Apply what you read ▸
• 1. In the Thames valley essay, which house did the writer see the night before walking up the drive at Cliveden?
• 2. Continue the Thames valley essay from its final sentence.

(Beginning of Extract provided)

The Path to Avernus: 3

"given another use. It became their mausoleum"

by L. J. Hurst


 

 




Thinking about visiting the cinema? Let me enrich your visit, but only if you were going to see the new, live-action Thunderbirds.

I can't be the only man who longs to find the woman to whom he can naturally say, "Yes, m'lady." And who came to be that way because of a voice. Did I hear it again as I walked where the new Lady Penelope Creighton-Ward would be driven up the long drive to her stately mansion? Did I imagine her vehicle taking her in regal fashion past me? Perhaps. I was walking up the drive at Cliveden on the Thames.  Sometime earlier the film company had been there.  It was odd perhaps that this last part of my visits to the Thames valley and its stately homes should take me to yet another mausoleum, as well. Cliveden has one overlooking the Thames from high above the river. And odd, too, that West Wycombe House, which I had seen the night before, should have been featured in a film not long before. Or, perhaps, that I was being lead to the picturesque.

(End of Extract provided)
(Beginning of Data extracts)

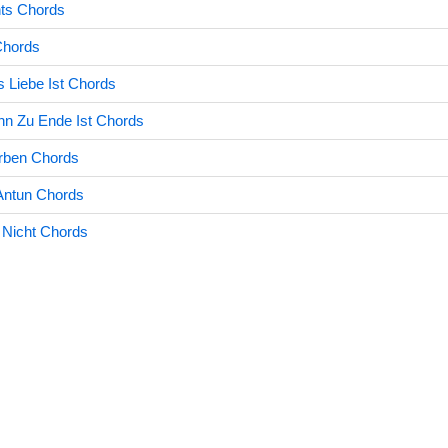
hts Chords
Chords
 Liebe Ist Chords
n Zu Ende Ist Chords
rben Chords
 Antun Chords
 Nicht Chords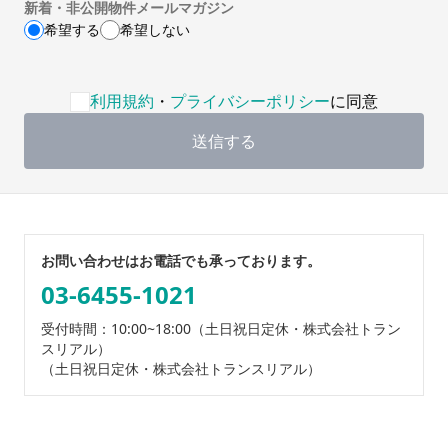
新着・非公開物件メールマガジン
希望する
希望しない
利用規約・プライバシーポリシーへの同意が必要です
利用規約
・
プライバシーポリシー
に同意
送信する
お問い合わせはお電話でも承っております。
03-6455-1021
受付時間：10:00~18:00
（土日祝日定休・株式会社トラン
スリアル）
（土日祝日定休・株式会社トランスリアル）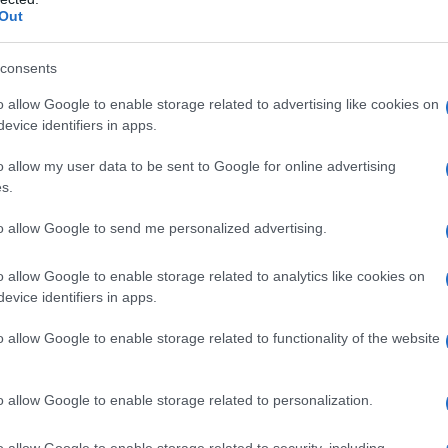
Out
consents
o allow Google to enable storage related to advertising like cookies on
evice identifiers in apps.
o allow my user data to be sent to Google for online advertising
s.
to allow Google to send me personalized advertising.
o allow Google to enable storage related to analytics like cookies on
evice identifiers in apps.
o allow Google to enable storage related to functionality of the website
éro
: couvre jusqu’à 60 % des dépenses éligibles, avec une
o allow Google to enable storage related to personalization.
qu’à 35 % des dépenses éligibles.
o allow Google to enable storage related to security, including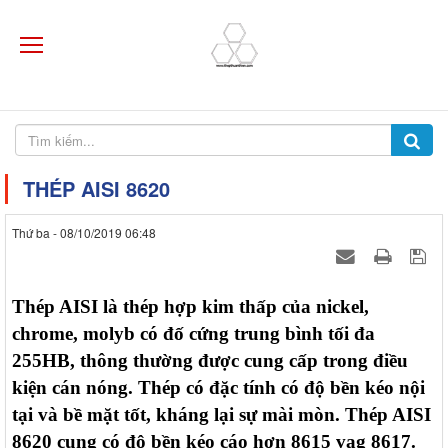
THÉP AISI 8620
Thứ ba - 08/10/2019 06:48
Thép AISI là thép hợp kim thấp của nickel,
chrome, molyb có đố cứng trung bình tối đa
255HB, thông thường được cung cấp trong điều
kiện cán nóng. Thép có đặc tính có độ bền kéo nội
tại và bề mặt tốt, kháng lại sự mài mòn. Thép AISI
8620 cung có độ bền kéo cáo hơn 8615 vag 8617.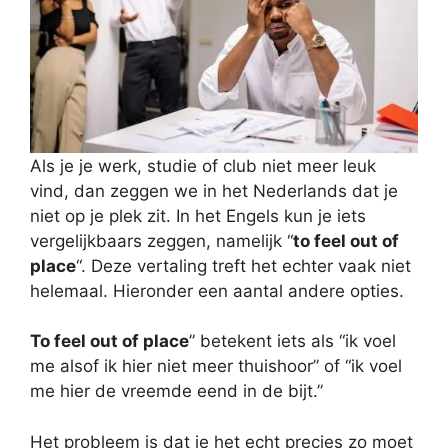
Als je je werk, studie of club niet meer leuk
vind, dan zeggen we in het Nederlands dat je
niet op je plek zit. In het Engels kun je iets
vergelijkbaars zeggen, namelijk “
to feel out of
place
“. Deze vertaling treft het echter vaak niet
helemaal. Hieronder een aantal andere opties.
To feel out of place
” betekent iets als “ik voel
me alsof ik hier niet meer thuishoor” of “ik voel
me hier de vreemde eend in de bijt.”
Het probleem is dat je het echt precies zo moet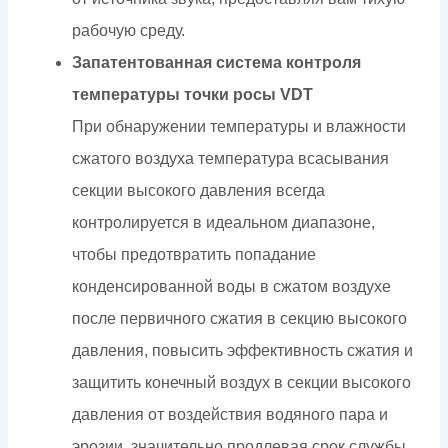
рабочую среду.
Запатентованная система контроля
температуры точки росы VDT
При обнаружении температуры и влажности
сжатого воздуха температура всасывания
секции высокого давления всегда
контролируется в идеальном диапазоне,
чтобы предотвратить попадание
конденсированной воды в сжатом воздухе
после первичного сжатия в секцию высокого
давления, повысить эффективность сжатия и
защитить конечный воздух в секции высокого
давления от воздействия водяного пара и
эрозии, значительно продлевая срок службы.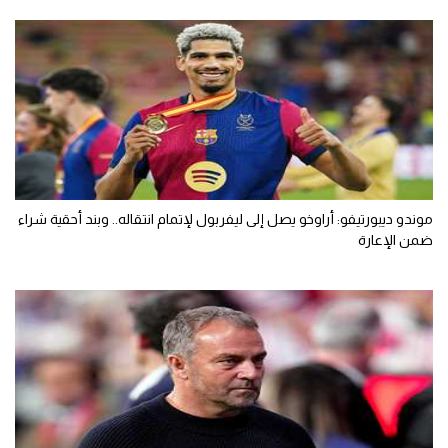
موندو ديبورتيفو: أراوخو يصل إلى ليفربول لإتمام انتقاله.. وبند أحقية شراء
ضمن الإعارة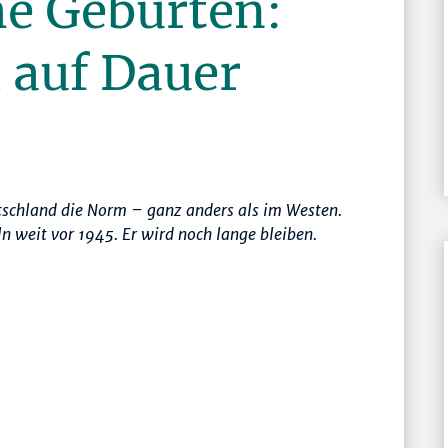
he Geburten:
 auf Dauer
tschland die Norm – ganz anders als im Westen.
n weit vor 1945. Er wird noch lange bleiben.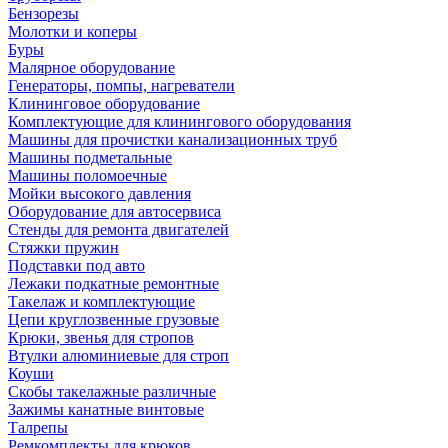
Бензорезы
Молотки и коперы
Буры
Малярное оборудование
Генераторы, помпы, нагреватели
Клининговое оборудование
Комплектующие для клинингового оборудования
Машины для прочистки канализационных труб
Машины подметальные
Машины поломоечные
Мойки высокого давления
Оборудование для автосервиса
Стенды для ремонта двигателей
Стяжки пружин
Подставки под авто
Лежаки подкатные ремонтные
Такелаж и комплектующие
Цепи круглозвенные грузовые
Крюки, звенья для стропов
Втулки алюминиевые для строп
Коуши
Скобы такелажные различные
Зажимы канатные винтовые
Талрепы
Ремкомплекты для крюков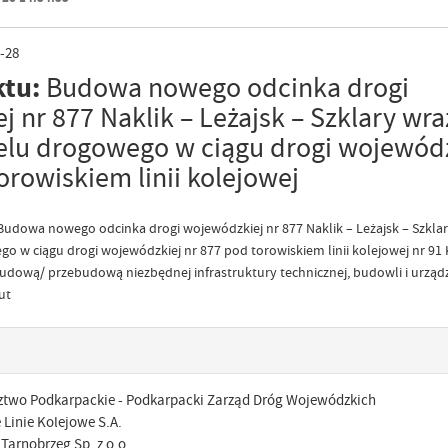
-28
ktu:
Budowa nowego odcinka drogi
 nr 877 Naklik – Leżajsk – Szklary wra
lu drogowego w ciągu drogi wojewódz
orowiskiem linii kolejowej
 Budowa nowego odcinka drogi wojewódzkiej nr 877 Naklik – Leżajsk – Szklar
 w ciągu drogi wojewódzkiej nr 877 pod torowiskiem linii kolejowej nr 91
dową/ przebudową niezbędnej infrastruktury technicznej, budowli i urząd
ut
wo Podkarpackie - Podkarpacki Zarząd Dróg Wojewódzkich
 Linie Kolejowe S.A.
Tarnobrzeg Sp. z o.o.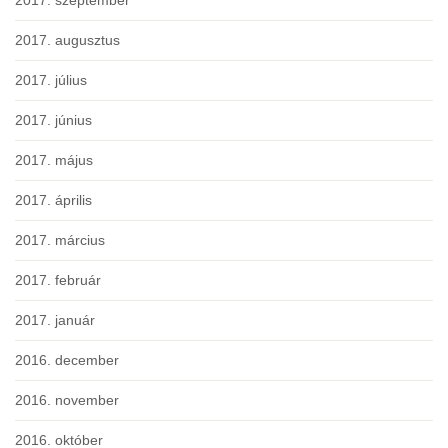
2017. szeptember
2017. augusztus
2017. július
2017. június
2017. május
2017. április
2017. március
2017. február
2017. január
2016. december
2016. november
2016. október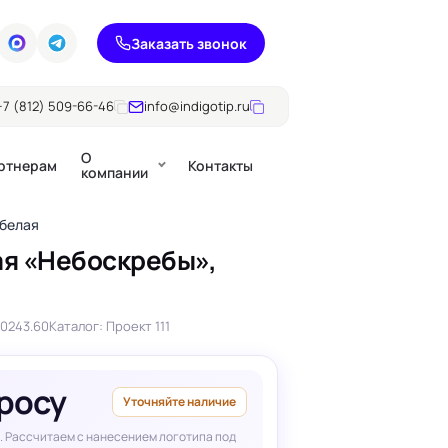
Заказать звонок
+7 (812) 509-66-46
info@indigotip.ru
О
ртнерам
Контакты
компании
 белая
ая «Небоскребы»,
Брошюры
Журналы
ючки
70243.60
Каталог: Проект 111
Каталоги
Презентации, годовые
е
отчеты
просу
Уточняйте наличие
. Рассчитаем с нанесением логотипа под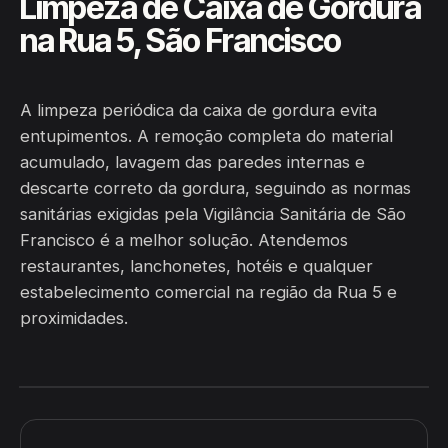
Limpeza de Caixa de Gordura
na Rua 5, São Francisco
A limpeza periódica da caixa de gordura evita
entupimentos. A remoção completa do material
acumulado, lavagem das paredes internas e
descarte correto da gordura, seguindo as normas
sanitárias exigidas pela Vigilância Sanitária de São
Francisco é a melhor solução. Atendemos
restaurantes, lanchonetes, hotéis e qualquer
estabelecimento comercial na região da Rua 5 e
proximidades.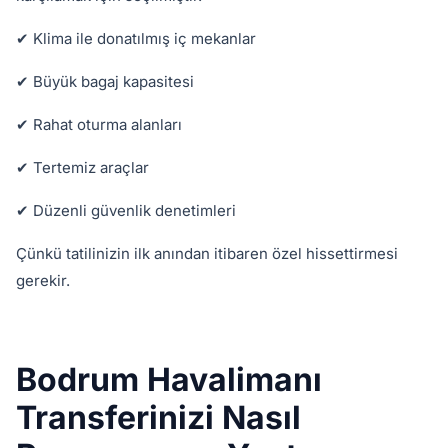
✔ Klima ile donatılmış iç mekanlar
✔ Büyük bagaj kapasitesi
✔ Rahat oturma alanları
✔ Tertemiz araçlar
✔ Düzenli güvenlik denetimleri
Çünkü tatilinizin ilk anından itibaren özel hissettirmesi
gerekir.
Bodrum Havalimanı
Transferinizi Nasıl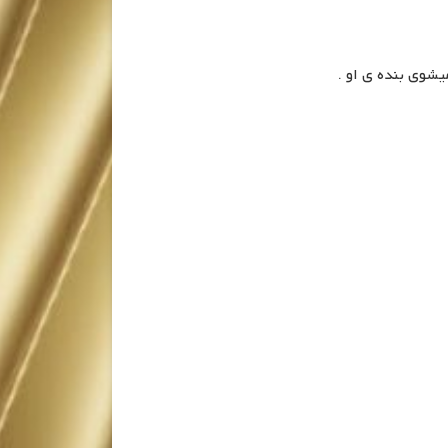
یشوی بنده ی او .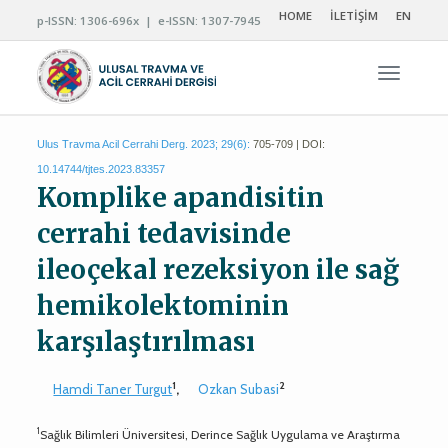
HOME
İLETİŞİM
EN
p-ISSN: 1306-696x | e-ISSN: 1307-7945
Navigas
Ulus Travma Acil Cerrahi Derg. 2023; 29(6):
705-709 | DOI:
10.14744/tjtes.2023.83357
Komplike apandisitin
cerrahi tedavisinde
ileoçekal rezeksiyon ile sağ
hemikolektominin
karşılaştırılması
1
2
Hamdi Taner Turgut
,
Ozkan Subasi
1
Sağlık Bilimleri Üniversitesi, Derince Sağlık Uygulama ve Araştırma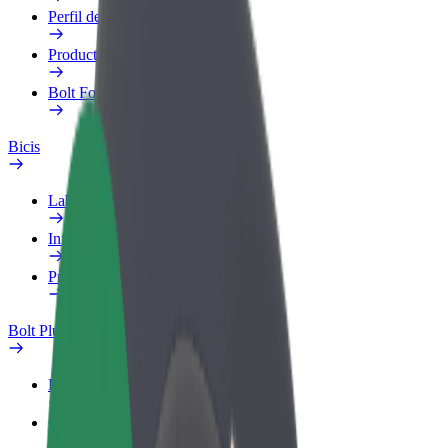
Perfil de trabajo
Productos
Bolt Food para empresas
Bicis
Laboratorio de seguridad
Informar de un problema
Preguntas frecuentes
Bolt Plus
Beneficios
Cómo unirse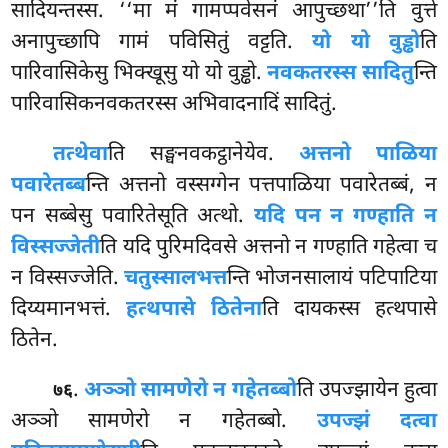
सादियन्तस्स. ‘‘मा मं गामप्पवेसनं आपुच्छथा’’ति वुत्ते
अनापुच्छापि गामं पविसितुं वट्टति.
यो यो वुड्ढो
ति
पारिवासिकेसु भिक्खूसु यो यो वुड्ढो.
नवकतरस्स सादितु
न्ति
पारिवासिकनवकतरस्स अभिवादनादिं सादितुं.
तत्थेवा
ति सङ्घनवकट्ठानेयेव.
अत्तनो पाळिया
पवारेतब्ब
न्ति अत्तनो वस्सग्गेन पत्तपाळिया पवारेतब्बं, न
पन सब्बेसु पवारितेसूति अत्थो.
यदि पन न गण्हाति न
विस्सज्जेती
ति यदि पुरिमदिवसे अत्तनो न गण्हाति गहेत्वा च
न विस्सज्जेति.
चतुस्सालभत्त
न्ति भोजनसालायं पटिपाटिया
दिय्यमानभत्तं.
हत्थपासे ठितेना
ति दायकस्स हत्थपासे
ठितेन.
.
अञ्ञो सामणेरो न गहेतब्बो
ति उपज्झायेन हुत्वा
७६
अञ्ञो सामणेरो न गहेतब्बो.
उपज्झं दत्वा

(End of Data extracts)

Answers to the tasks ▸
• 1. West Wycombe House.

• 2.
Let us go forward thirty-five or fifty years. Lady Penelope will be born in 2039, and be a mature woman by the time she is the elegant possessor of Creighton Manor (or Creighton-Ward Mansion, or Creighton Mansion - information seems to become corrupt as it is passed back to us through time), standing on the outskirts of Foxleyheath in Kent. The house will be intently private so that when it was represented on TV in a series of time-travelling docu-dramas (also called Thunderbirds), the model used was Stourhead, near Stourton in Wiltshire. Like Cliveden today, Stourhead is a National Trust property. If its restaurant is as good as that at Cliveden, where we shaded ourselves from the hot sun, then it is very good indeed.

It is Cliveden, though, that stands in for Creighton Manor in the new film, and the pink Rolls-Royce will drift down that long drive. Imagine me walking where it seems to glide, should you go to the cinema.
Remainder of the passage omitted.